I have a external enclosure for a laptop harddrive that I can slave off but my issue is that the drive from my old laptop is partitioned (C:\ & D:\). My new laptop's system drive is C:\ so when I plug in the harddrive it detects but does not come up as a drive. I've tried to change the drive letter of the C:\ drive but as it's the system drive it won't let me, anyone know what I can do?

Any suggestions would be most welcome, I have 3 years worth of emails on my old harddrive which I really don't want to lose.

Thanks,

Dillonmr
 
Not sure why the partitions aren't showing up, but I can tell you there is absolutely no point in changing the drive letter as it wouldn't help you access the external drive and could really screw up your current system. What operating sytem were you running on the old drive? If the partitions are formatted as NTFS, they could be refusing to mount due to an "unclean shutdown".
 
Old system was Windows XP, New is Vista Business.

How should the drive come up on my new laptop after being plugged in ising the USB? Should it come up as the two partitioned drives or just one collective drive?
 
Not sure why the partitions aren't showing up, but I can tell you there is absolutely no point in changing the drive letter as it wouldn't help you access the external drive and could really screw up your current system. What operating sytem were you running on the old drive? If the partitions are formatted as NTFS, they could be refusing to mount due to an "unclean shutdown".

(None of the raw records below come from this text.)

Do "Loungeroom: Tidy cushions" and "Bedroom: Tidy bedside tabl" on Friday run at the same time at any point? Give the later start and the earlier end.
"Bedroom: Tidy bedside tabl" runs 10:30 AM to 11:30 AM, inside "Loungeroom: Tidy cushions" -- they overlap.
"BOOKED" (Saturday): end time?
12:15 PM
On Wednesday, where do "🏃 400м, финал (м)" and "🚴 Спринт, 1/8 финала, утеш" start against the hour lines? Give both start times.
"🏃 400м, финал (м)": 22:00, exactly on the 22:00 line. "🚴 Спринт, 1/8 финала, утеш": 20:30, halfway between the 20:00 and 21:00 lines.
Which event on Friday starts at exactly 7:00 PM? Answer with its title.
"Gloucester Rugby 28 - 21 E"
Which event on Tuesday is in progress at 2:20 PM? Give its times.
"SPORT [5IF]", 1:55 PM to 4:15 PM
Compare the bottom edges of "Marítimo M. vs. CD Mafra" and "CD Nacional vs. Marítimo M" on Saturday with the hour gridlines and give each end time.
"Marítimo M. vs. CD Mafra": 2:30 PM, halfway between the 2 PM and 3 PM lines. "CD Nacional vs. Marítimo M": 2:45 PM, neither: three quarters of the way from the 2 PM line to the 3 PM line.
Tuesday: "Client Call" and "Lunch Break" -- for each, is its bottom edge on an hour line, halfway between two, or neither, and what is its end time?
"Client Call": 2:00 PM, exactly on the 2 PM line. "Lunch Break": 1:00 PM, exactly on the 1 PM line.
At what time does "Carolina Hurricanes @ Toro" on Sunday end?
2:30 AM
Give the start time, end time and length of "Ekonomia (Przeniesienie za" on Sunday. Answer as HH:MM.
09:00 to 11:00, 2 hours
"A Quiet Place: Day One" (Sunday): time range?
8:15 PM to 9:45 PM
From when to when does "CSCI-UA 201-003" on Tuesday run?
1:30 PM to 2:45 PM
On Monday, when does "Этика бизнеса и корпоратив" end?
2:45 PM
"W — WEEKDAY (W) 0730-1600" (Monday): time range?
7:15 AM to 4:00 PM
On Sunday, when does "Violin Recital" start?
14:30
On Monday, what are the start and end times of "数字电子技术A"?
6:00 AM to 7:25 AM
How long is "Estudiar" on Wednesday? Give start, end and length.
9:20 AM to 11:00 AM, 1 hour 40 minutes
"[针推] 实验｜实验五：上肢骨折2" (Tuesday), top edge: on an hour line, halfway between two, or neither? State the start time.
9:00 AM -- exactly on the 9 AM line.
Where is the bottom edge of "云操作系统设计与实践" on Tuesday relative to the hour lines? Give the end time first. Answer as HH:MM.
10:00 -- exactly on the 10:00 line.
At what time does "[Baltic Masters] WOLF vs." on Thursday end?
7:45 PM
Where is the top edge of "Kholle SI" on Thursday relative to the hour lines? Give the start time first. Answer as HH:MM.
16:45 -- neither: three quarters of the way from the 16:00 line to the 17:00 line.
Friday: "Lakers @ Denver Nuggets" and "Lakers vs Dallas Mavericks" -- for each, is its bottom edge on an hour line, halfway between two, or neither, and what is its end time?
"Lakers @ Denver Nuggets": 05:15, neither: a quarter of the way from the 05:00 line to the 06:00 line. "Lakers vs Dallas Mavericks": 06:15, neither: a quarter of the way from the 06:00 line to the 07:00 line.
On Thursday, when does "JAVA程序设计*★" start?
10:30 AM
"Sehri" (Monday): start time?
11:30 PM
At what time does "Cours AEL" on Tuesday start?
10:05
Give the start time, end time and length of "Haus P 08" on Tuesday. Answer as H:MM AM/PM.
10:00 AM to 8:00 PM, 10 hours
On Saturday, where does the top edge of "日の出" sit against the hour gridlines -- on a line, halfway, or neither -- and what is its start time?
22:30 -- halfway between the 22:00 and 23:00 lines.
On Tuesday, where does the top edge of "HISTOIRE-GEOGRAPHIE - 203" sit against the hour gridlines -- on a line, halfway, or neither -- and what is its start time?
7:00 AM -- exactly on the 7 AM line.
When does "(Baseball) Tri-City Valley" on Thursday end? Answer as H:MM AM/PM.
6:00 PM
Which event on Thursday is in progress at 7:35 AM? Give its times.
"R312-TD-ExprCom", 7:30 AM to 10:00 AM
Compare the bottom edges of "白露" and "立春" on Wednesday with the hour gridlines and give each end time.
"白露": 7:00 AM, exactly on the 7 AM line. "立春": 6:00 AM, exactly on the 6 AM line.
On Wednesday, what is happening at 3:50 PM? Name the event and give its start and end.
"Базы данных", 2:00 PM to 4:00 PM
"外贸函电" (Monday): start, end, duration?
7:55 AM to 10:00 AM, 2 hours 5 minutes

You can change the drive letter and it shouldn't screw anything up since your changing it on your external HDD. All you have to do is plug it in and then click start right click computer and hit manage. A window should pop up and on the left your gonna want to click disk management then find your external drive that has 2 partitions and right click the partition that has C: set as the letter and hit change drive letter and paths. then click change and choose a new letter from the drop down menu (make sure its not in use) and hit ok. the partition should have that new drive letter assigned to it
 
You can change the drive letter and it shouldn't screw anything up since your changing it on your external HDD.
The external hard drive can't be C: because it would already be assigned to the system drive. Opening up the disk manager would be a good idea though, to see if the computer is at least finding the external hard drive.
 
The external hard drive can't be C: because it would already be assigned to the system drive. Opening up the disk manager would be a good idea though, to see if the computer is at least finding the external hard drive.

The external drive probably has its letter set as C: but the system drive is suppressing that and it doesn't show up at all. Ive see this happen at school with our flash drives. they try to show up as F: but they wont show up in my computer due to the fact that we have a network drive with F: assigned. all we have to do is change the drive letter once and that solved the issue. I hope it fixes your problem too.
 
The external drive probably has its letter set as C: but the system drive is suppressing that and it doesn't show up at all. Ive see this happen at school with our flash drives. they try to show up as F: but they wont show up in my computer due to the fact that we have a network drive with F: assigned. all we have to do is change the drive letter once and that solved the issue. I hope it fixes your problem too.
Very strange...I've never come across this problem. Then again, I don't use Windows very much anymore. I would definitely suggest that the OP tries booting from a GNU/Linux live CD and plugging in the external drive.